Compared with bacteria, fungi are particularly challenging because their cellular machinery are so close to our own. That means any drugs that sabotage their molecular processes could badly affect our healthy cells.
So how do you create an antifungal compound that doesn’t cause us harm -- while avoiding resistance? By punching holes in the membranes that surrounds each of their cells. Technology Review explains:
These membrane-attacking compounds mimic one of the body’s natural defenses -- antimicrobial peptides that insert themselves into a microbe’s outer membrane and break open the bug.
IBM Research, together with Singapore’s Institute of Bioengineering and Nanotechnology (IBN), has developed just such a ninja compound that destroys fungal cells and disappears without harming healthy ones.

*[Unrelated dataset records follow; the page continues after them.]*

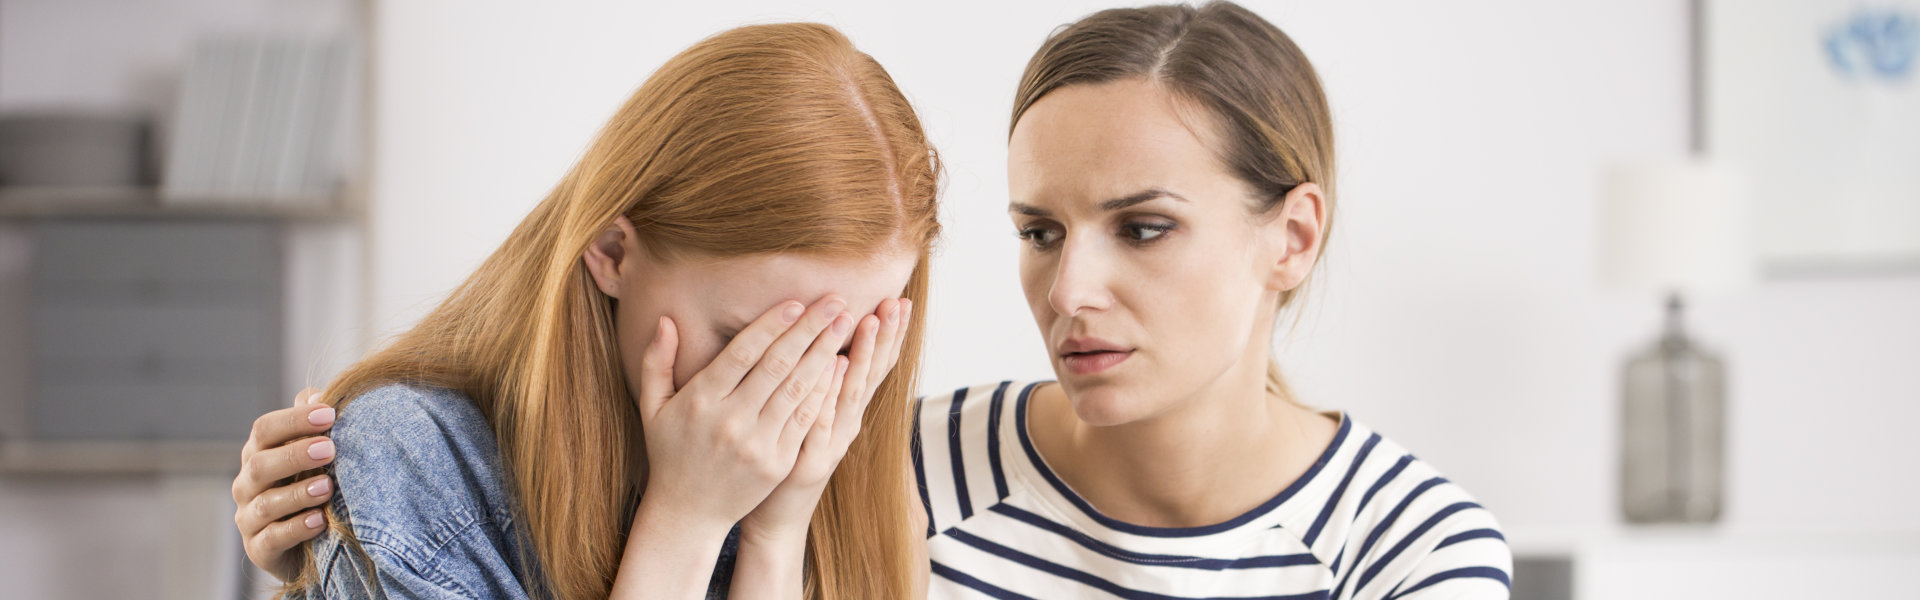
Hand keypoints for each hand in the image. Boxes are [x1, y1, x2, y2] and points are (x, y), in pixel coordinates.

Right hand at [233, 388, 338, 580]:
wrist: (309, 542)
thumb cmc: (311, 485)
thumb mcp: (314, 455)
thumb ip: (313, 426)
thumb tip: (316, 397)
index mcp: (258, 454)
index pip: (264, 430)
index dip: (294, 420)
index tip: (329, 414)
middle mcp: (247, 485)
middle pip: (260, 464)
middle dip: (295, 455)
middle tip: (329, 449)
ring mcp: (249, 518)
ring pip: (266, 503)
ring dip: (298, 493)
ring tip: (328, 487)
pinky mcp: (258, 549)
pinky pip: (272, 538)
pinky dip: (296, 528)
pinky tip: (320, 521)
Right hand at [633, 296, 854, 533]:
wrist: (688, 513)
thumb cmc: (671, 452)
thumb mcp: (652, 407)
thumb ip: (656, 362)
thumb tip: (665, 319)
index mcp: (700, 400)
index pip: (742, 353)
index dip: (771, 325)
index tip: (796, 302)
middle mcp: (730, 420)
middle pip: (777, 365)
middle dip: (809, 330)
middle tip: (834, 301)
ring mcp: (757, 444)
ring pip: (797, 390)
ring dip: (824, 354)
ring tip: (844, 325)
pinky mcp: (778, 463)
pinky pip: (806, 420)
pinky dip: (824, 392)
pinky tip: (839, 368)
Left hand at [740, 298, 909, 540]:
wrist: (775, 518)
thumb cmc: (785, 458)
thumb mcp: (807, 416)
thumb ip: (818, 382)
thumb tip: (829, 342)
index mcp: (846, 412)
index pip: (875, 366)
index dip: (890, 335)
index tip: (901, 298)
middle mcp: (846, 425)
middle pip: (872, 374)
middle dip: (885, 336)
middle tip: (897, 301)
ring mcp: (831, 444)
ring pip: (851, 392)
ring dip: (863, 355)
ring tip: (871, 320)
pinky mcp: (808, 461)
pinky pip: (819, 419)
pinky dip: (829, 392)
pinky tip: (836, 366)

Its polymer-like structure has weak bonds between each molecule, allowing the material to degrade over time, rather than accumulate in our bodies.

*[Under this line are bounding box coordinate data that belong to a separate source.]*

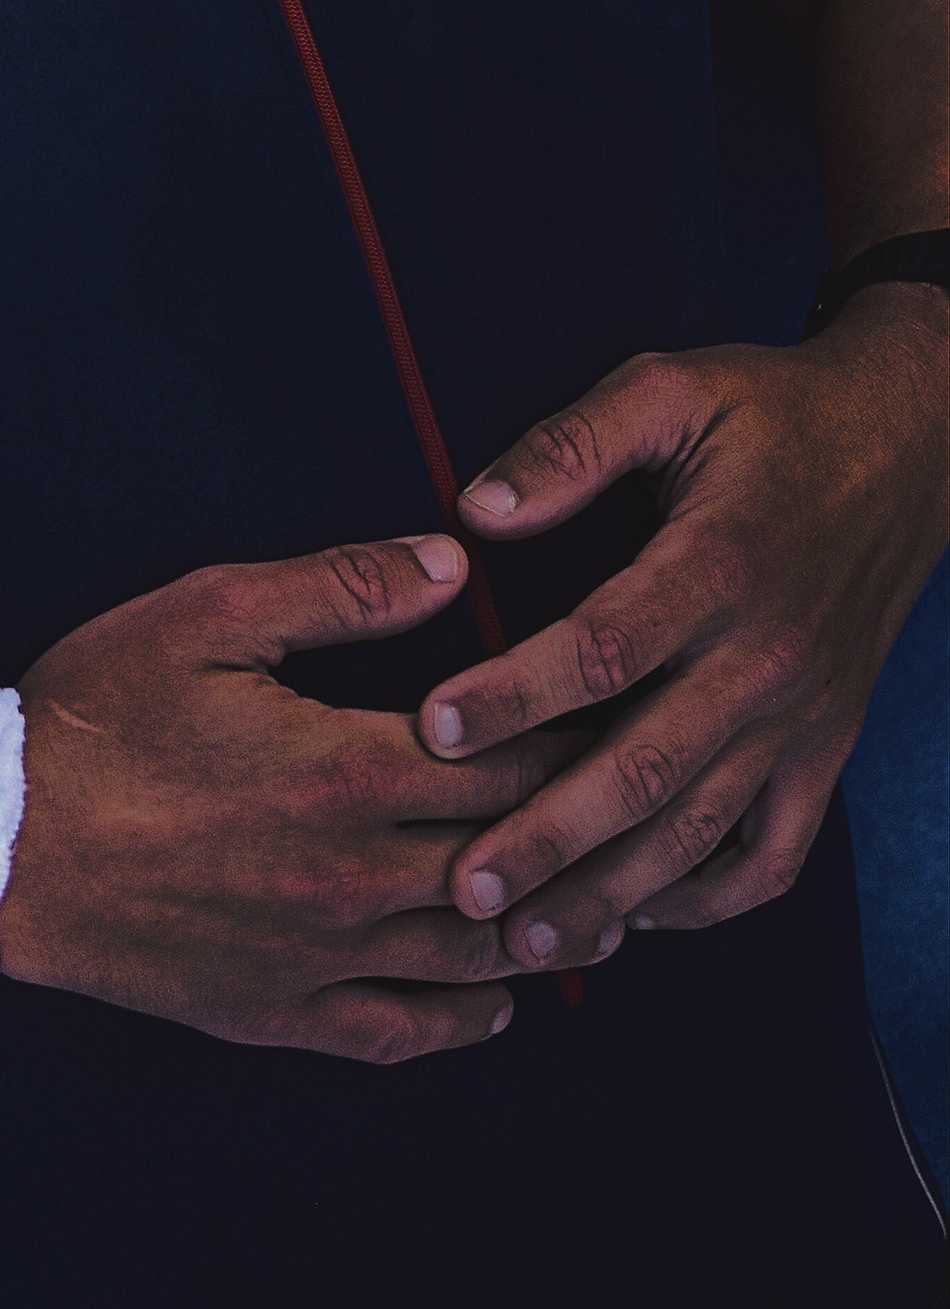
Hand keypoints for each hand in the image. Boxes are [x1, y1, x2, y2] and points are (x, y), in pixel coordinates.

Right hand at [0, 531, 600, 1061]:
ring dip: (552, 927)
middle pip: (516, 860)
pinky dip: (471, 1016)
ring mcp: (322, 957)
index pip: (515, 759)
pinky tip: (502, 992)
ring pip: (479, 956)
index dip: (587, 733)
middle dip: (592, 830)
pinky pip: (406, 1032)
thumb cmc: (97, 714)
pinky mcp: (282, 1013)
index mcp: (348, 771)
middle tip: (649, 802)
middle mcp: (355, 878)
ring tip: (608, 899)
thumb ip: (343, 586)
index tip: (633, 708)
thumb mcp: (210, 613)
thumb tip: (457, 565)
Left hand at [417, 291, 949, 968]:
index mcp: (720, 566)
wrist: (906, 448)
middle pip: (645, 770)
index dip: (514, 694)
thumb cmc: (771, 413)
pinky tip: (636, 917)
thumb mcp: (670, 389)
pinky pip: (772, 858)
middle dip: (547, 838)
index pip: (604, 648)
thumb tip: (474, 511)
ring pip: (699, 833)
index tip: (432, 727)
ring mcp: (801, 719)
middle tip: (462, 887)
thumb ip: (572, 445)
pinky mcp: (824, 753)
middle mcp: (765, 660)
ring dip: (611, 895)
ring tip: (528, 943)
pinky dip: (705, 902)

And this all starts with a common plastic called PET.
Whenever IBM’s James Hedrick needs more starting material, he just goes to the nearest recycling bin in the San Jose facility, finds a plastic bottle, and cuts a piece of out of it, he told Tech Review.
So far, the plastic-derived Ninja Polymer is capable of killing Candida albicans fungi infecting the eyes of mice. And whereas Candida developed resistance to a conventional antifungal drug, the fungus didn’t develop resistance to the new compound -- even after 11 treatments.
The team is now actively seeking pharmaceutical companies to further develop this work for future clinical applications, according to an IBN news release.
While this particular study focuses on antifungal activity, a similar compound can take out superbug MRSA. Check out IBM’s infographic below.
The work was published in Nature Communications this week.